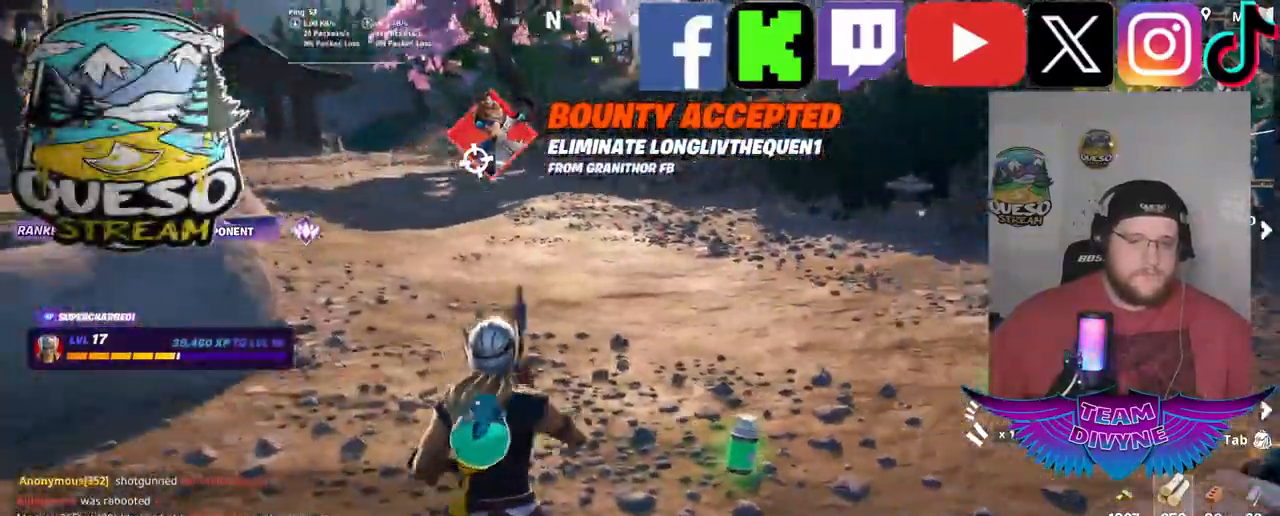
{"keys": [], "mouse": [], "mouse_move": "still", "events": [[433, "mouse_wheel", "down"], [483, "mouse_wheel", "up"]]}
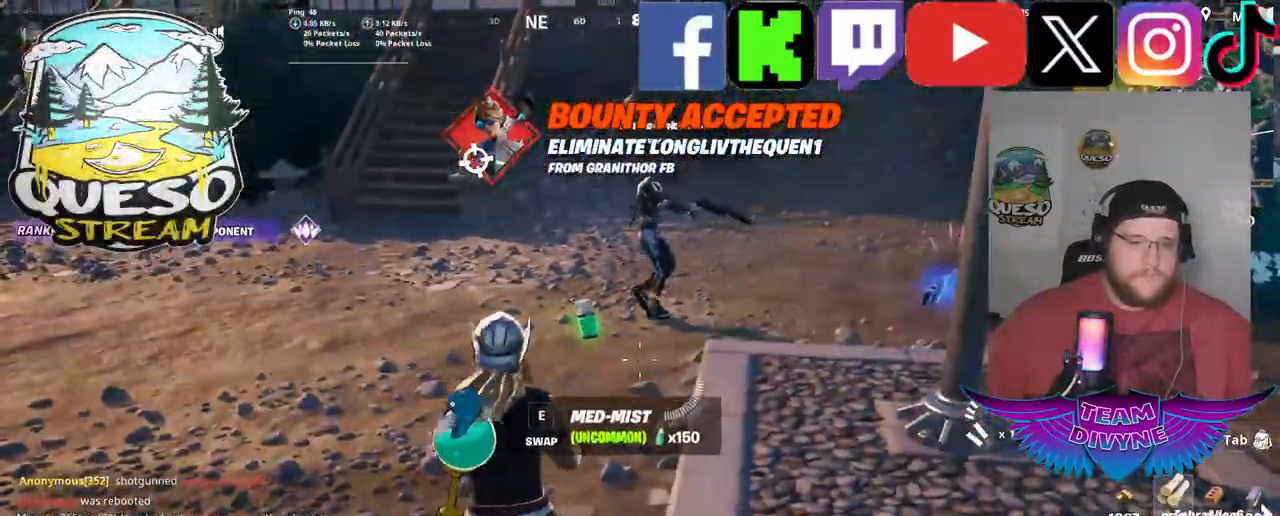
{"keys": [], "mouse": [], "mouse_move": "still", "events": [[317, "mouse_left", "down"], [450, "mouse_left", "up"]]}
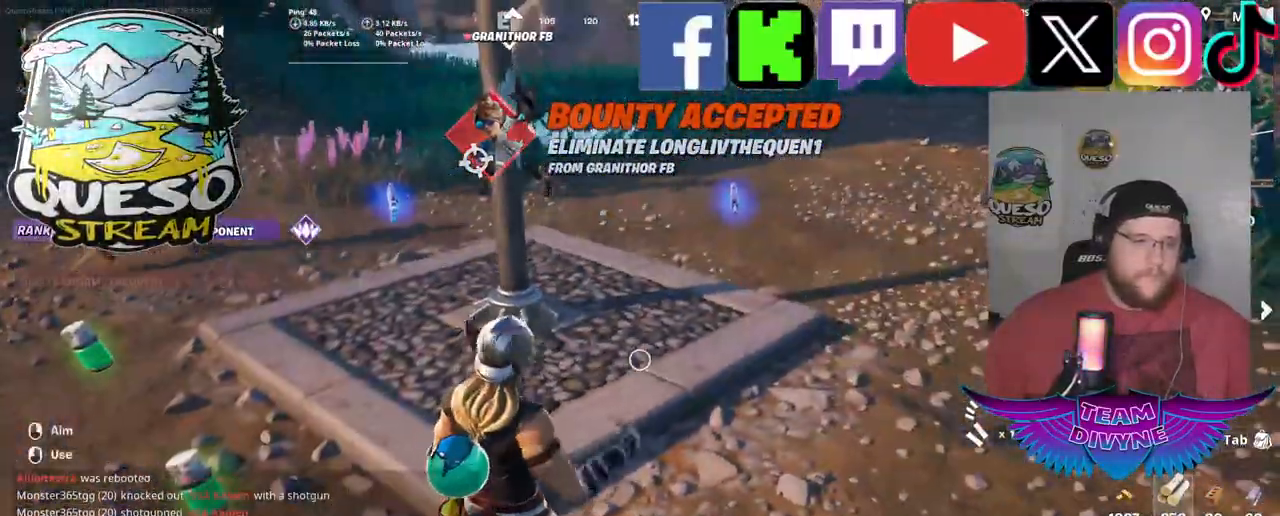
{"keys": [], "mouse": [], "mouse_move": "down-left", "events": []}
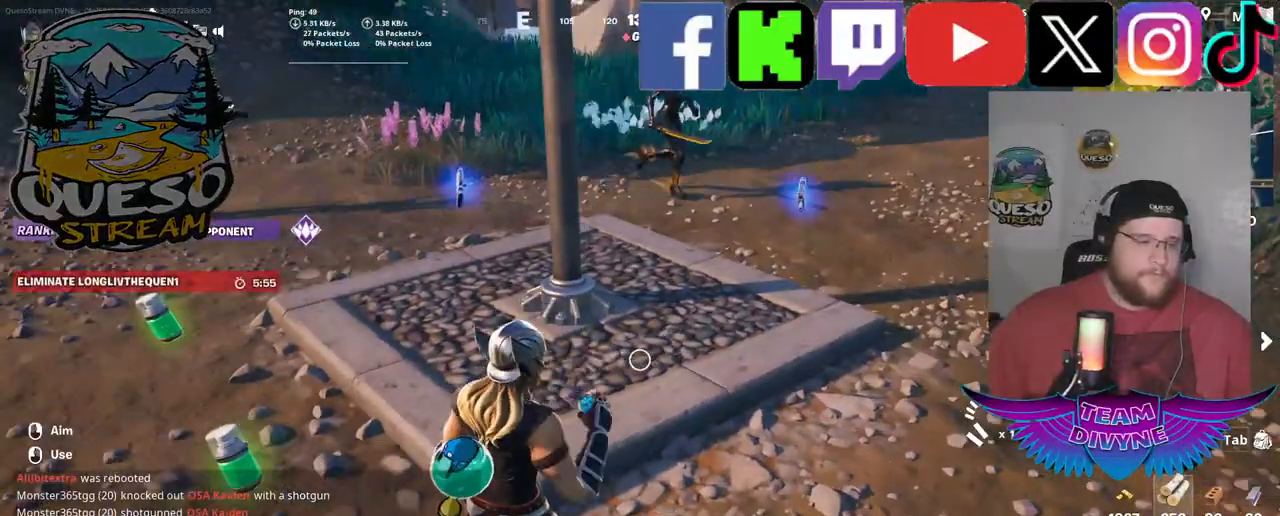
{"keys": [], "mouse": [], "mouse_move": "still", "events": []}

* [The problem]:
If a picture appears in the data, omit it; transcribe all the rest exactly.

* [Answer to this task]:
{"keys": [], "mouse": [], "mouse_move": "still", "events": [[433, "mouse_wheel", "down"], [483, "mouse_wheel", "up"]]}
{"keys": [], "mouse": [], "mouse_move": "still", "events": [[317, "mouse_left", "down"], [450, "mouse_left", "up"]]}
{"keys": [], "mouse": [], "mouse_move": "down-left", "events": []}
{"keys": [], "mouse": [], "mouse_move": "still", "events": []}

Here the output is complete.